We're still on the search for my grandpa's buck. Any possible info would be greatly appreciated. Story included in photos.


----------



## SCS_Bg_Hunter (Oct 27, 2019)

What a gorgeous buck. My uncle won that contest in 68 or 69 and his deer was "lost" in the fire. My cousins son actually found a picture of the buck on taxidermists site. Turns out a guy from Idaho got the horns somehow and had it re-mounted. My cousins kid contacted him and the guy won't sell him the horns or even let him have a repo made. Evidently he's been telling people for years about how HE had killed that buck.

Good luck in your search, I sure hope you track it down and have a better story than we do.


----------



## BPturkeys (Sep 13, 2007)

Oh wow, the old Ziniks. Was a pretty good sporting good store. The deer contest was a really big deal back then. I remember Paul James, a name a few of you old timers might remember, always had the results of the contest on his sports show on TV(I think channel 5). He would show the top 5 or ten winners each year. Maybe you could look up some old footage and see your uncle live and in person on TV with the buck.

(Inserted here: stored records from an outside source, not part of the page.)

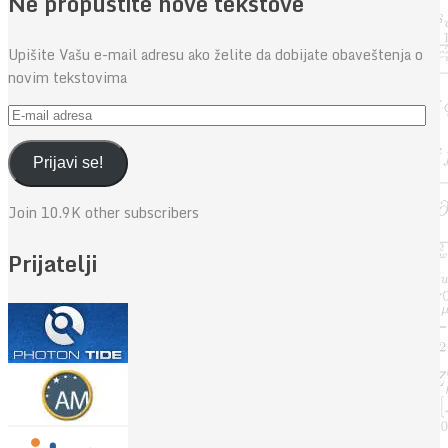
Ne propustite nove tekstove
Upišite Vašu e-mail adresu ako želite da dobijate obaveštenja o
novim tekstovima
E-
mail
adresa
Prijavi se!
Join 10.9K other subscribers
Prijatelji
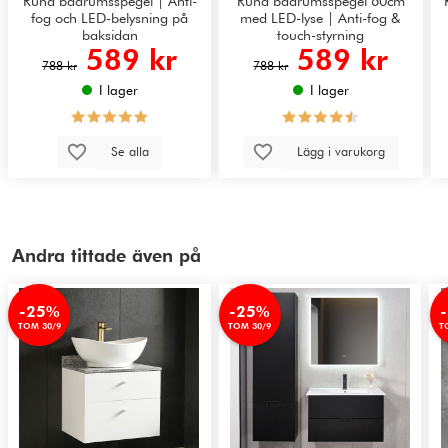
Rund badrumsspegel | Anti-
Rund badrumsspegel 60cm
fog och LED-belysning på
med LED-lyse | Anti-fog &
baksidan
touch-styrning
589 kr
589 kr
788 kr
788 kr
I lager
I lager
Se alla
Lägg i varukorg
Andra tittade även på
-25%
-25%
TOM 30/9
TOM 30/9
T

My younger brother took second place in that contest one year. The rules were width + number of points over 3/4"(might have been an inch, just don't remember for sure) was the winner. They had a box with a sliding slide. They placed the rack in the box and slid it closed as tight as possible to get the width, and a ring, not unlike a leg band on a bird, and placed it over the point to determine if it was long enough to count. To let you know how big some of those buck were, my brother's was over 36" wide and a total score of 59 1/2 and he only took second place. Well, since I was there, I get to say..."oh, the good old days"


----------



## Critter (Mar 20, 2010)

The problem with those big buck contest were that most of the deer that won the contest were not shot by the person who won it. 

I know of on hunter who never did enter any of the contest yet the bucks that he shot won year after year in a lot of them.

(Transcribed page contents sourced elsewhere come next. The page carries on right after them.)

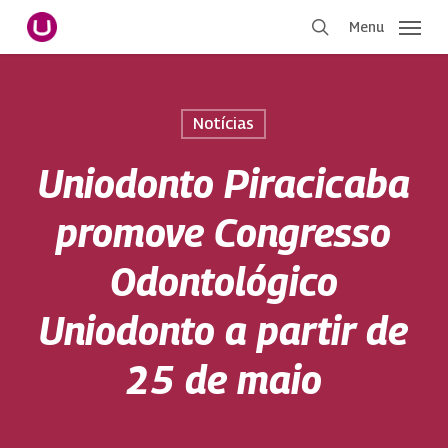
Pular
Menu
para
procurar
o
conteúdo
principal
Notícias
Uniodonto Piracicaba
promove Congresso
Odontológico
Uniodonto a partir de
25 de maio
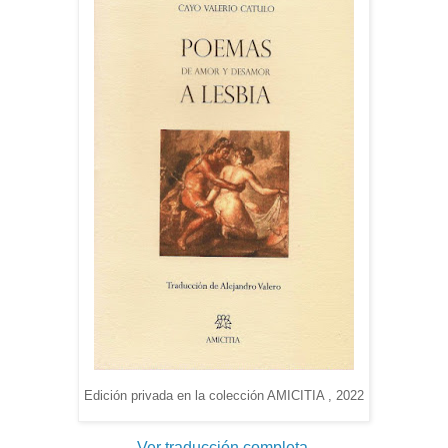
Edición privada en la colección AMICITIA , 2022
Ver traducción completa
.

I hope that you find the antlers and or mount. It is too bad that those companies didn't keep track of the owners so that they could get them back to them if they closed.


----------



## Critter (Mar 20, 2010)

Thinking about it if you haven't done it yet contact the Bone and Crockett Club and see if they have any pictures of those antlers in any of their books or publications.


----------